14. Open Issues for Review
The following are intentionally unresolved in v0.1 and invite community input:
- Hash algorithm agility. Per §12.3, SHA-3 / BLAKE3 are likely v0.2 additions. Should they be opt-in at the assertion level or signaled by manifest version?
- Aggregate hashes for large content. A 4 GB video requires re-reading to verify the hash. Should a Merkle-tree variant be added for incremental verification?

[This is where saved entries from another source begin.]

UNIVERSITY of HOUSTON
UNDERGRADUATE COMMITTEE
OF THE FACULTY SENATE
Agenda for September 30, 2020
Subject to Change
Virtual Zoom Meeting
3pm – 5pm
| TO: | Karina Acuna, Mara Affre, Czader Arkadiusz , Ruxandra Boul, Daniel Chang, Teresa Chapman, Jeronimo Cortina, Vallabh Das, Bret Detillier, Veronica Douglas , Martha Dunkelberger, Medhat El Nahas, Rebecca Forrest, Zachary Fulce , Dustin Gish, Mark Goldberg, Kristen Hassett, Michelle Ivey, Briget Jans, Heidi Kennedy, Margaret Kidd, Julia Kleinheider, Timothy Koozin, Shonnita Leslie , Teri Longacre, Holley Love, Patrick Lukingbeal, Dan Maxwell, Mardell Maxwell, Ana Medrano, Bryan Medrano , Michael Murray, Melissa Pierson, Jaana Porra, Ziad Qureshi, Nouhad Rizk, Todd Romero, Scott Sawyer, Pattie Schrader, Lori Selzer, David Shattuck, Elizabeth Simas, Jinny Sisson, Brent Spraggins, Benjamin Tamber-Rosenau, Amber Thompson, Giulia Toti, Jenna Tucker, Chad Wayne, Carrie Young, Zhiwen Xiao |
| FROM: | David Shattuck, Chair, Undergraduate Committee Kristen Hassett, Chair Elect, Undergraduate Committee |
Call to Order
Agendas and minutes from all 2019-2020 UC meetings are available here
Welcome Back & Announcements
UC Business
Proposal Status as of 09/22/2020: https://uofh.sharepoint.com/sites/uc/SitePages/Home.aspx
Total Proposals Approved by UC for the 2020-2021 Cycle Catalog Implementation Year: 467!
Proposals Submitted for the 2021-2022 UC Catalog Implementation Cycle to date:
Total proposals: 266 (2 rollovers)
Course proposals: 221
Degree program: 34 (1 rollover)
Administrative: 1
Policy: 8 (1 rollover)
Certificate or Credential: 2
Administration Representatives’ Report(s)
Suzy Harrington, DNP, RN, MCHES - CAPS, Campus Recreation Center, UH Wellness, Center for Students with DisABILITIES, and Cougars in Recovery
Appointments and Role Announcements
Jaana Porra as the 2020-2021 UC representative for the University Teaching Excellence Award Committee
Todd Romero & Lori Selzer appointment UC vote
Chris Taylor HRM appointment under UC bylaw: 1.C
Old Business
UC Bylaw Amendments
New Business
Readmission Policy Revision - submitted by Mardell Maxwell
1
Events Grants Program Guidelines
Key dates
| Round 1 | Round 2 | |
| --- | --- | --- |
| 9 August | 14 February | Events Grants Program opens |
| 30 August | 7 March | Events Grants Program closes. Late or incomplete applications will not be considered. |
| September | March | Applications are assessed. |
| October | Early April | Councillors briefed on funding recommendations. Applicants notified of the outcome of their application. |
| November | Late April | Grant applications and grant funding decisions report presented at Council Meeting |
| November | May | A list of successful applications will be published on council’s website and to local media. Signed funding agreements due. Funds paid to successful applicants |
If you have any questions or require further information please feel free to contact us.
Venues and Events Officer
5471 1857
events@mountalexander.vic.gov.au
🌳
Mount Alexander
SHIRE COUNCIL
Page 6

- Anonymous transformations. A user may want to claim “this was AI-touched” without revealing which agent. Should the spec define a
redactedtransformation that surfaces onlytransformationand issuer tier, hidingagent_id? - HTTP delivery in middleware. Cloudflare Workers, Vercel functions, and lambdas often re-encode response bodies; the signed hash will not match. Should producers always use sidecar delivery in middleware-heavy environments?
- Bridging cert format. X.509 is C2PA’s choice today; should we offer a JWS-encoded alternative for ecosystems that prefer JSON identity?

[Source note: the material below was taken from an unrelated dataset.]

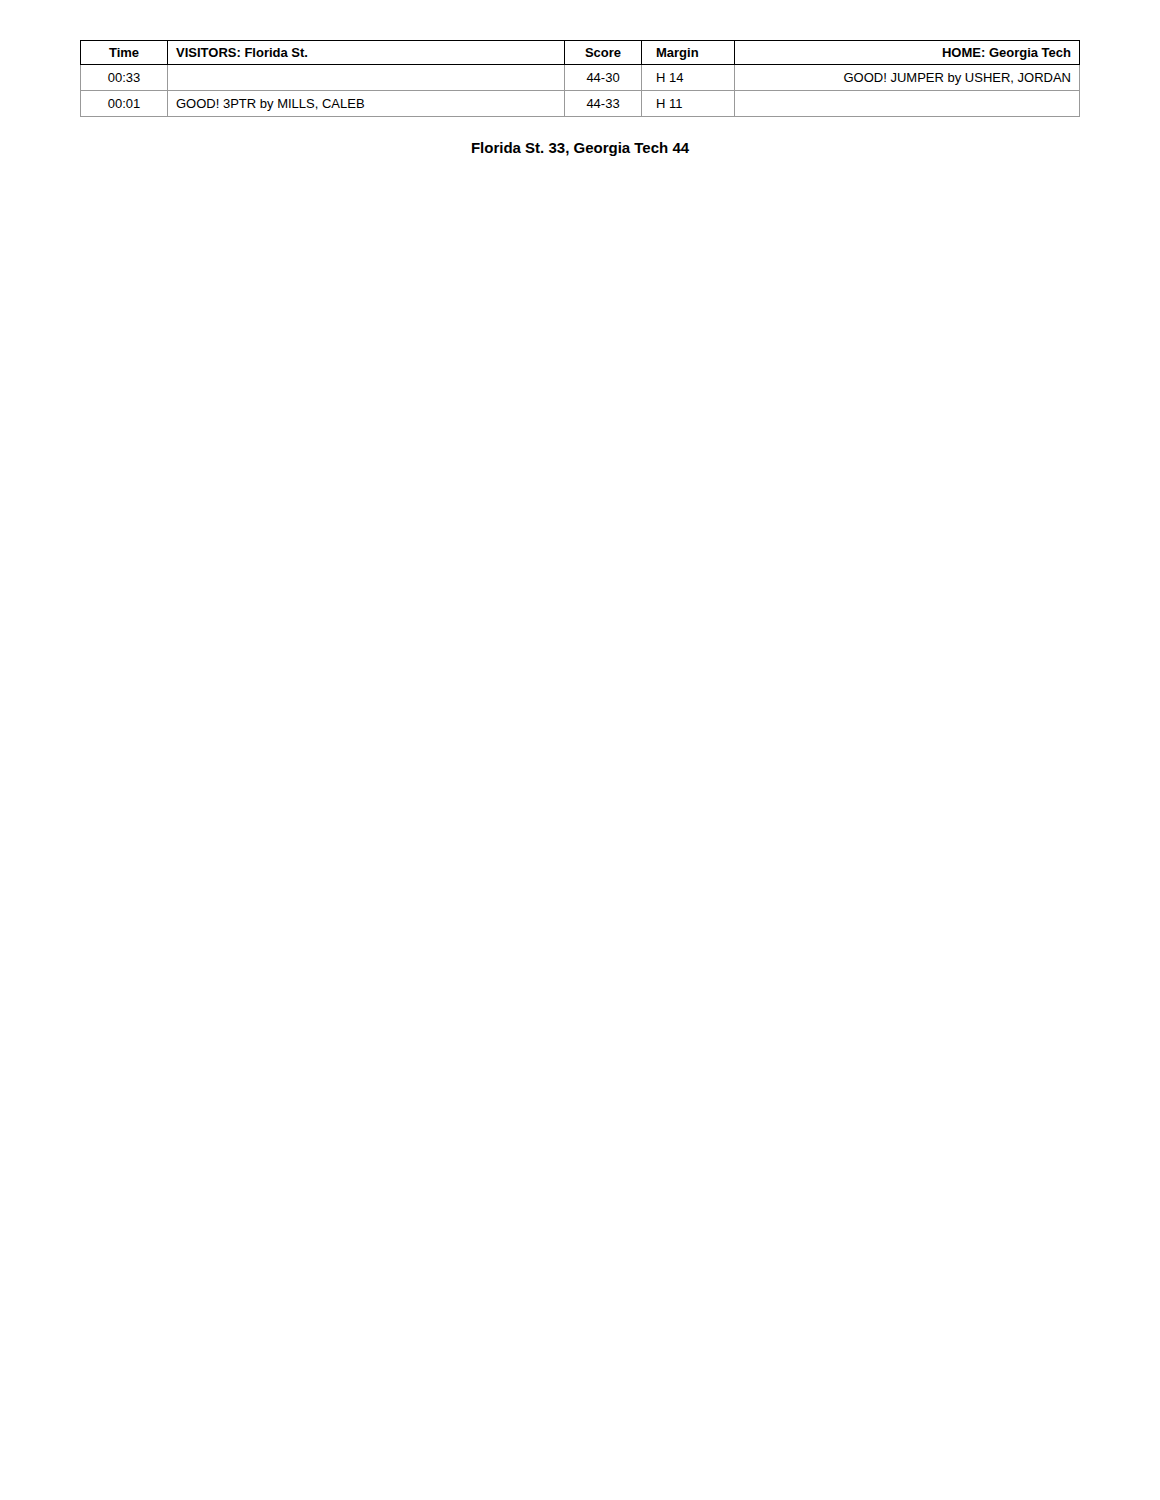| Time | VISITORS: Florida St. | Score | Margin | HOME: Georgia Tech |
| --- | --- | --- | --- | --- |
| 00:33 | | 44-30 | H 14 | GOOD! JUMPER by USHER, JORDAN |
| 00:01 | GOOD! 3PTR by MILLS, CALEB | 44-33 | H 11 | |
Florida St. 33, Georgia Tech 44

Comments and PRs welcomed at github.com/agentpki/spec/issues.
15. IANA Considerations
This document requests:
- One C2PA assertion label registration:
agentpki.declaration(informational; C2PA does not yet operate an IANA registry but the C2PA TC has indicated it will accept assertion vocabulary submissions) - One IANA HTTP Field name registration:
Content-Provenance - One IANA Link relation type registration:
provenance
These registrations land alongside Phase 2 of this work.
16. References
16.1 Normative
- AgentPKI core v0.1 — passport format, signing keys, verification
- AgentPKI v0.2 operational — CRL, replay cache, abuse reporting
- AgentPKI v0.3-intent — declared intent claim, complementary
- C2PA Specification v1.4 — base spec
- RFC 2119 — keyword conventions
- RFC 8785 — JSON Canonicalization Scheme (JCS)

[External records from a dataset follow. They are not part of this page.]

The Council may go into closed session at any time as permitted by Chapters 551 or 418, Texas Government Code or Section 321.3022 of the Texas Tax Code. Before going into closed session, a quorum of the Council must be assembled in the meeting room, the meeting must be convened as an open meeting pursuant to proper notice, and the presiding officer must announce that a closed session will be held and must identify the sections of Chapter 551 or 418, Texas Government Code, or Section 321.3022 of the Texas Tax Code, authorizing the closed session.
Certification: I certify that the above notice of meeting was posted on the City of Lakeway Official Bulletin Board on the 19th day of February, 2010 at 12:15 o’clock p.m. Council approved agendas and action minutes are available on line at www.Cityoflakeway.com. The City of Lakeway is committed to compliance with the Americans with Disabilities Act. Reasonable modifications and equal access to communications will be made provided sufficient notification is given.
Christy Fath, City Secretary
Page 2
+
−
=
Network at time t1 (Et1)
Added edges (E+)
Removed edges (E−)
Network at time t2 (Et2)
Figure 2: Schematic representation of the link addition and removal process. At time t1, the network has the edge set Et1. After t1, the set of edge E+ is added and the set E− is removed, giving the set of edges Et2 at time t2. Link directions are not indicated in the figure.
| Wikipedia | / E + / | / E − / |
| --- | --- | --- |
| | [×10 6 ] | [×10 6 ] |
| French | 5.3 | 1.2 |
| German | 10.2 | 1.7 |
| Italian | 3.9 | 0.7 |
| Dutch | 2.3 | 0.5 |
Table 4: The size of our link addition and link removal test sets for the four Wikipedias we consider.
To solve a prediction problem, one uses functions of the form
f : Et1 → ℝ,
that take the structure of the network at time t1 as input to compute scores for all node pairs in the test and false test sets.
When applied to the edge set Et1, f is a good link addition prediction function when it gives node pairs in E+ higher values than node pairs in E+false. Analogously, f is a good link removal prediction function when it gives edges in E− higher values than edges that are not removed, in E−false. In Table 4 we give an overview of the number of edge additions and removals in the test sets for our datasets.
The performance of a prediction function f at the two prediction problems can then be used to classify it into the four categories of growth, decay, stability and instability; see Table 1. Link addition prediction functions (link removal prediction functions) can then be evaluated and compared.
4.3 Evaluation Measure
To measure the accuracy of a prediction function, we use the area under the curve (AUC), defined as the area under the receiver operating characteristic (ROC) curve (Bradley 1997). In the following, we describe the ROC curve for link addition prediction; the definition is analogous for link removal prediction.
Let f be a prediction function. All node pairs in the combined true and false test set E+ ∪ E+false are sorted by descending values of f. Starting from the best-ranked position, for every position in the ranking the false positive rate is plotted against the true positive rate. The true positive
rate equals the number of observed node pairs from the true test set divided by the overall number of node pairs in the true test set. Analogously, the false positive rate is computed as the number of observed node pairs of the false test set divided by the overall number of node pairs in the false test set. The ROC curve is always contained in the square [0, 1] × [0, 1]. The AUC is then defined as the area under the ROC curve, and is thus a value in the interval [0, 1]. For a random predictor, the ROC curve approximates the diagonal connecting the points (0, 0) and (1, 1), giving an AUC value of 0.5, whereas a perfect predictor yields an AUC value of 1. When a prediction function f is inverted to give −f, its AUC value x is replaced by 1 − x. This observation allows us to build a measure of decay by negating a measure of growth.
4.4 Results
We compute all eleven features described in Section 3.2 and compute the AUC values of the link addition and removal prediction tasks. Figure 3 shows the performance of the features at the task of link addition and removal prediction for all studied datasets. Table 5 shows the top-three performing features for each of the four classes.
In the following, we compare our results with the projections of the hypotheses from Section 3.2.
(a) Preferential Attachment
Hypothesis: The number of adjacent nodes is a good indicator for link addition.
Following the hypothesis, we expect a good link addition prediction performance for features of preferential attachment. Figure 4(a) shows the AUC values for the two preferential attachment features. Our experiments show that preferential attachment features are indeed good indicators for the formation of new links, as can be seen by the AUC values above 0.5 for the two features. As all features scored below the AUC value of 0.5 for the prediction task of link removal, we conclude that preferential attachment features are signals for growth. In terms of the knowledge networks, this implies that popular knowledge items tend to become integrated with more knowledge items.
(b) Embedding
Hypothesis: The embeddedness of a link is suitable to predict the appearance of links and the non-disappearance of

- RFC 8410 — Ed25519 in X.509
- RFC 9110 — HTTP semantics (header field rules)
- PASETO v4.public — passport token format
16.2 Informative
- Adobe Content Credentials — implementation reference
- Truepic Lens — implementation reference
- IETF AI-Preferences (AIP) drafts — complementary signaling
- Anthropic Model Context Protocol — integration target
- W3C Verifiable Credentials — adjacent identity surface
End of AgentPKI Provenance v0.1 draft.